Angeführte Entscheidungen:
-
Anführungen in anderen Entscheidungen:
-

Sachverhalt und Anträge

I. Die Beschwerde richtet sich gegen die Entscheidung der Einspruchsabteilung des Europäischen Patentamts, die am 22. März 2016 zur Post gegeben wurde und mit der der Einspruch gegen das europäische Patent Nr. 2163451 aufgrund des Artikels 101 (2) EPÜ zurückgewiesen worden ist.

II. Die Einspruchsabteilung hat im Wesentlichen entschieden, dass der Gegenstand des erteilten Anspruchs 1 im Hinblick auf den im Verfahren befindlichen druckschriftlichen Stand der Technik auf einer erfinderischen Tätigkeit beruht.

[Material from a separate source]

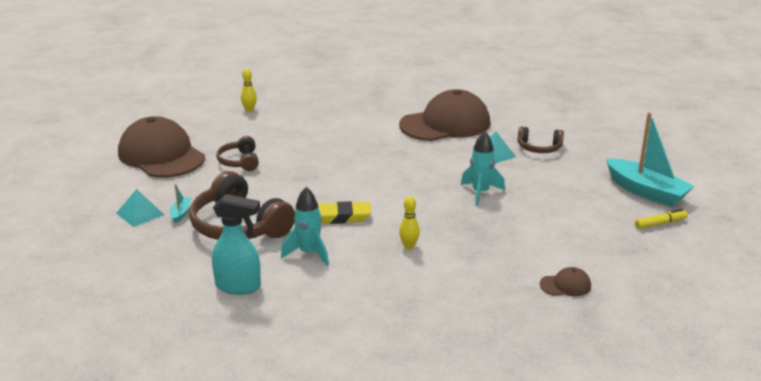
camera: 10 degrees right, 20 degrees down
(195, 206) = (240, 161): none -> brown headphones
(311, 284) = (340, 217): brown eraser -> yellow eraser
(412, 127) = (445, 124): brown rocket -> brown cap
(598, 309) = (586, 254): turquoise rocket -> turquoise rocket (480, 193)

In Bezug auf die behauptete offenkundige Vorbenutzung BERNMOBIL (V1), angeblich belegbar durch die Dokumente D10 bis D25 (vgl. Entscheidung der Einspruchsabteilung, Seiten 1 und 2) und den Zeugen Daniel Sturm (vgl. Schriftsatz der Einsprechenden/Beschwerdeführerin zur Begründung des Einspruchs, Seiten 7 bis 9), hat die Einspruchsabteilung festgestellt, dass die vorgelegten Dokumente D10 bis D25 in Zusammenschau nicht die strittige Erfindung offenbaren. Der Zeuge wurde nicht gehört.

III. Am 18. September 2019 wurde mündlich vor der Beschwerdekammer verhandelt.

Die Beschwerdeführerin (Einsprechende) beantragte die Aufhebung der angefochtenen Entscheidung und den Widerruf des Patents.

Die Beschwerdegegnerin (Patentinhaberin) beantragte die Zurückweisung der Beschwerde, hilfsweise die Aufrechterhaltung des Patents in geändertem Umfang auf der Basis des in der mündlichen Verhandlung eingereichten Hilfsantrags 1 (datiert 18. September 2019) oder eines der mit Schreiben vom 15. Februar 2016 eingereichten Hilfsanträge 1 bis 3, die als Hilfsanträge 2 bis 4 umnummeriert wurden.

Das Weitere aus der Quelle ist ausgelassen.